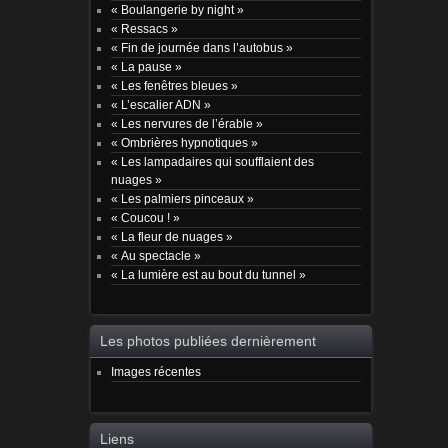
« Boulangerie by night »
« Ressacs »
« Fin de journée dans l’autobus »
« La pause »
« Les fenêtres bleues »
« L’escalier ADN »
« Les nervures de l’érable »
« Ombrières hypnotiques »
« Les lampadaires qui soufflaient des
nuages »
« Les palmiers pinceaux »
« Coucou ! »
« La fleur de nuages »
« Au spectacle »
« La lumière est au bout du tunnel »
Les photos publiées dernièrement
Images récentes
Liens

***

● **INSTRUCTIONS FOR THE TASK**
Copy every line of text from the data above word for word, leaving out the pictures.

● **REPLY TO THE TASK**
« Boulangerie by night »
« Ressacs »
« Fin de journée dans l’autobus »
« La pause »
« Les fenêtres bleues »
« L’escalier ADN »
« Les nervures de l’érable »
« Ombrières hypnotiques »
« Les lampadaires qui soufflaient des
nuages »
« Les palmiers pinceaux »
« Coucou ! »
« La fleur de nuages »
« Au spectacle »
« La lumière est au bout du tunnel »
Les photos publiées dernièrement
Images récentes
Liens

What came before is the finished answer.